Inspector George Gently (Sunday, BBC1) came back with the usual accoutrement of a broken heart (his wife died), which adds to his years of investigation a deeper sense of life’s tragedy and a greater insight into the springs of crime. It is hard to argue that we need another cop series but this one, instantly popular, has a small success in evoking its 1960s setting through a representation of the choppiness of the culture, as one tide ebbed and another surged.

The story told of two victims of sexual abuse in a wartime children’s home, evoking the overblown allegations of murder and torture in Jersey last year. But it wove the tale into the local community and in doing so managed to express a truth about communities: that they can, when under threat, create repressive conspiracies against the truth. Martin Shaw’s Gently, all lugubrious meditation and unillusioned patience, contrasts nicely with his eager, puppyish sergeant. It is yet another, but pleasant, variation on the theme of teacher-pupil that tends to run through these series, with the older man elevated to the status of a Japanese sensei, one who has attained expertise and knowledge through long experience and maturity of character.
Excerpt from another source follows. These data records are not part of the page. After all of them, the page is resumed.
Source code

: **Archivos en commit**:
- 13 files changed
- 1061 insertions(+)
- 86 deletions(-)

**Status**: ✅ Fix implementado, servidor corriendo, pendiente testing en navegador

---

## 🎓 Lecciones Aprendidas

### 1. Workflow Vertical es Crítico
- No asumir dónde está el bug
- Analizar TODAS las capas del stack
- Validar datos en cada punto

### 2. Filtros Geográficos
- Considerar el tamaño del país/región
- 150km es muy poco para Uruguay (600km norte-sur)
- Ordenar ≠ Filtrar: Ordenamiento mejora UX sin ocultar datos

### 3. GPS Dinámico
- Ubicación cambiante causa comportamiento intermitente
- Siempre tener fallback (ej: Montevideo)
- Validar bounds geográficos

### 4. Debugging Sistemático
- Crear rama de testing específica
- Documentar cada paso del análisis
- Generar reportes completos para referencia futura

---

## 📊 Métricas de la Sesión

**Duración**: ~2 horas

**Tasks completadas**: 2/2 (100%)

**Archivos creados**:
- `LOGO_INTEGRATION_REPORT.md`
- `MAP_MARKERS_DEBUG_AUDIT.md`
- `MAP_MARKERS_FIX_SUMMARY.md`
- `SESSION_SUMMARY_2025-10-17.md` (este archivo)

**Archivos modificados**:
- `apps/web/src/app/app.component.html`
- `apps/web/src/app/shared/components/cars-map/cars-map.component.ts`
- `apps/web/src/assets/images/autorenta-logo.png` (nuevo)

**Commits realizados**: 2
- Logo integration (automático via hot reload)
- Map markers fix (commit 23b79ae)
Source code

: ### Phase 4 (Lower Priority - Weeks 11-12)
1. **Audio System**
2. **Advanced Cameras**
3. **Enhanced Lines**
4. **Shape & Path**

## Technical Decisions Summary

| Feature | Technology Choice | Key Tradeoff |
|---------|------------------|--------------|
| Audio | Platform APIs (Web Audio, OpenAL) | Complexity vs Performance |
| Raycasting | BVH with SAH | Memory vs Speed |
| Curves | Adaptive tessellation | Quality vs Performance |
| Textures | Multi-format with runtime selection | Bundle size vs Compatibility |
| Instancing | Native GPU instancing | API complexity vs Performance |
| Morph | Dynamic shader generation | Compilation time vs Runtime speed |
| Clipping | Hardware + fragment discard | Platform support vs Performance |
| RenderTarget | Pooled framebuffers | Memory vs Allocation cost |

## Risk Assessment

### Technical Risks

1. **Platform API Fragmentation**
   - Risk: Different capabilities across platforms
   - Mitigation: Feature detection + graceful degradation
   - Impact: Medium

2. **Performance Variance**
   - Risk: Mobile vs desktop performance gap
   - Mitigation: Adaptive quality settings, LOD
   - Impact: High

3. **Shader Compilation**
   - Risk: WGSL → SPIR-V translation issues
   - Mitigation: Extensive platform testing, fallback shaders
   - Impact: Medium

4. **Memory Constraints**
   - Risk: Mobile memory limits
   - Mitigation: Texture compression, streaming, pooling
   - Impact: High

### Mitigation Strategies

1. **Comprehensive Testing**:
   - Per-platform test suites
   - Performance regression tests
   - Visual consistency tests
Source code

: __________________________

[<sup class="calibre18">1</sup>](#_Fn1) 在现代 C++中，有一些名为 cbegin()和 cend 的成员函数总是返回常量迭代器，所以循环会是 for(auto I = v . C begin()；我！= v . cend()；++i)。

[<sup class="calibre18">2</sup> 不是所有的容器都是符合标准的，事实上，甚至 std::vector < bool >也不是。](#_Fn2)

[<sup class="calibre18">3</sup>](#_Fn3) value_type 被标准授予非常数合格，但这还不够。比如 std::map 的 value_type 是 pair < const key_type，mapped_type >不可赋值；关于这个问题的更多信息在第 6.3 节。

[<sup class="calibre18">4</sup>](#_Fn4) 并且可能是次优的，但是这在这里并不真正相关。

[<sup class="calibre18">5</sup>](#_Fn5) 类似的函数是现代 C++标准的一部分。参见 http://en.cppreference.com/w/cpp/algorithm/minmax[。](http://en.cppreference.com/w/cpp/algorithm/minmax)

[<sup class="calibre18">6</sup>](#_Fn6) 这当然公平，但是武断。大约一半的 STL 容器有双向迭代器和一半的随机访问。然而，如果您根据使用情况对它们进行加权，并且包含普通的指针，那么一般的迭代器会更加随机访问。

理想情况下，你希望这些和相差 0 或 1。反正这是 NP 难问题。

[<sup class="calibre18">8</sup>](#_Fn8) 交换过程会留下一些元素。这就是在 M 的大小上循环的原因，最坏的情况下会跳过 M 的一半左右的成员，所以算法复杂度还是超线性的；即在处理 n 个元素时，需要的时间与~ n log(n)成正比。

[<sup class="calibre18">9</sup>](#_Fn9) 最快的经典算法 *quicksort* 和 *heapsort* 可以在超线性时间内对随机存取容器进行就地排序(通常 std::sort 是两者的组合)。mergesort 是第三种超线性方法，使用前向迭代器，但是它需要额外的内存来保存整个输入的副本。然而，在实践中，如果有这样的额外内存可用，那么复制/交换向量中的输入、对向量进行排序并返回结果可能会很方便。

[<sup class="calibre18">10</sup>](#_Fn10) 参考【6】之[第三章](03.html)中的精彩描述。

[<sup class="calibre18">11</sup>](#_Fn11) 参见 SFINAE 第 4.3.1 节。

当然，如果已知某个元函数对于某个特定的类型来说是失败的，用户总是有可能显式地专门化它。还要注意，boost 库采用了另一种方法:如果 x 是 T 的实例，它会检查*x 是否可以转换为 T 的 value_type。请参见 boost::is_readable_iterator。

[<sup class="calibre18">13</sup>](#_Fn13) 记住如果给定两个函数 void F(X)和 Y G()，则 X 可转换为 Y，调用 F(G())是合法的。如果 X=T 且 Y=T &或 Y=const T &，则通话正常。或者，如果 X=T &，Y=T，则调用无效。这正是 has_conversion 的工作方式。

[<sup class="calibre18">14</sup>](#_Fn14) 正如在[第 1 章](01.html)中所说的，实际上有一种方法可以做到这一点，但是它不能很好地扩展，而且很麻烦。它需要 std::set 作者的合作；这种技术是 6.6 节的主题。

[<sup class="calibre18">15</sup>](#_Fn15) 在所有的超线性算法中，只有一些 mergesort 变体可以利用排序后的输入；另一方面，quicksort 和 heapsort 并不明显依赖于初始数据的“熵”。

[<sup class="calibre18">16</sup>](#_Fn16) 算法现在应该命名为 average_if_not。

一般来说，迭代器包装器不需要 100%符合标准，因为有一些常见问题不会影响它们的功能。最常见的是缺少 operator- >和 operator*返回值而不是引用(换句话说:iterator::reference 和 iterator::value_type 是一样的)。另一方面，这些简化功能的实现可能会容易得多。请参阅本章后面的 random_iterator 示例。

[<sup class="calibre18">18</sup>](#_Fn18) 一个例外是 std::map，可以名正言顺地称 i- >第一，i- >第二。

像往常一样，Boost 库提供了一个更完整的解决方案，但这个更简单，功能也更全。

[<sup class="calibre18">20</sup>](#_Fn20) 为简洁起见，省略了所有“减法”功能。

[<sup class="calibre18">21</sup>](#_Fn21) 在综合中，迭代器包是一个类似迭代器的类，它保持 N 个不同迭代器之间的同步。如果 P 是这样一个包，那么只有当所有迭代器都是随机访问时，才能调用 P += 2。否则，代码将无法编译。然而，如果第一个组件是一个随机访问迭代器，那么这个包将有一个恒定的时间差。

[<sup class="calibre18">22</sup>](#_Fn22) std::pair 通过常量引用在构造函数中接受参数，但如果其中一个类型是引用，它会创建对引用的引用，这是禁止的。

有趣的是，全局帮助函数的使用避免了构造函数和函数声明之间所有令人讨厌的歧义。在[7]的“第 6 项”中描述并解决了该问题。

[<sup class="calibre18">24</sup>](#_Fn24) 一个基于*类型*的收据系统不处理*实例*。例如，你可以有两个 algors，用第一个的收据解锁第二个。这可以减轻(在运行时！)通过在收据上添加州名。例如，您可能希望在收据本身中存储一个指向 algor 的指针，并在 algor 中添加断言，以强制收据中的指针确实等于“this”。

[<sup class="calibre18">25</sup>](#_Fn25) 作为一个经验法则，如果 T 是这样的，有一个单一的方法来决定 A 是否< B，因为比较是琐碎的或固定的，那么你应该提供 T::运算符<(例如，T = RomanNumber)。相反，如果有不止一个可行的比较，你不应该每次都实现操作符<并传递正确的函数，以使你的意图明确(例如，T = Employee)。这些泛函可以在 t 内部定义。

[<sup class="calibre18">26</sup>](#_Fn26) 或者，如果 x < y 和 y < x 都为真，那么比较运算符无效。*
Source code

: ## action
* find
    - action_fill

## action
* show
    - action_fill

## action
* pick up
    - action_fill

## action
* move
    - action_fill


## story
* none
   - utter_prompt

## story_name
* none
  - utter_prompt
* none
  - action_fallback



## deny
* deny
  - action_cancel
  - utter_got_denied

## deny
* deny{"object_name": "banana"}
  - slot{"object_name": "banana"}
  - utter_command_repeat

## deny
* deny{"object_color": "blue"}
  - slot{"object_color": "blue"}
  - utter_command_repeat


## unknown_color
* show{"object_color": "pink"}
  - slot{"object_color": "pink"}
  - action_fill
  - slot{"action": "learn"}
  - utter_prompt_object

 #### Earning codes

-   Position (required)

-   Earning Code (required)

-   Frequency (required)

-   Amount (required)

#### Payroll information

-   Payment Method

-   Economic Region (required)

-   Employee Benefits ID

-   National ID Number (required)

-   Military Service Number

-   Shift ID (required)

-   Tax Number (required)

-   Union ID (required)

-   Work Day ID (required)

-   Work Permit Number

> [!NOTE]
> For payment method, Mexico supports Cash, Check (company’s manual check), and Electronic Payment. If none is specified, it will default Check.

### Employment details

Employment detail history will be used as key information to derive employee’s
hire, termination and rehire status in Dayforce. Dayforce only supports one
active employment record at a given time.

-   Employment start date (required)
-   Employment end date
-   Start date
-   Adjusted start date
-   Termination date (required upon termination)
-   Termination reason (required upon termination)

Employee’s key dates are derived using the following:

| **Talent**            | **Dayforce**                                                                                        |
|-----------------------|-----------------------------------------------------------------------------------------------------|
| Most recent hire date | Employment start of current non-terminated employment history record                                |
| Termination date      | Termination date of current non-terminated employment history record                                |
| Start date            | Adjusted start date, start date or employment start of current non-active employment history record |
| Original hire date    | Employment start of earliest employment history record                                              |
Martin Clunes’s trip round the Islands of Britain (Sunday, ITV1) is occasionally interesting about communities. His first selection, of islands off the north of Scotland, shows people able and willing to welcome “incomers”. But Clunes’s curiosity, or that of the programme, is limited. He mentions, for example, that the Wee Free sect (the Free Presbyterian Church of Scotland) is strong on Harris but eschews further examination of a group whose determined cleaving to a rigorous faith makes it, one would think, more worthy of examination than the woman who runs a kite-buggy business or the man who takes tourists to shoot deer (which Clunes says, too often, he does not wish to do).

A travelogue of this kind needs such illuminations and/or a guide – such as Billy Connolly in his Journey to the Edge of the World (ITV1, February) – who is entertaining in himself. Clunes is amiable – too amiable, too prone to that annoying English habit of seeking laughter in everything, without discrimination as to whether or not it actually has some comic substance.

He’s doubly unfortunate: his revival of Reggie Perrin (BBC1, Friday) patently lacks the demented quality that Leonard Rossiter brought to the part in the 1970s. He can do mournful self-deprecation, and there is some comedy in it – but not enough.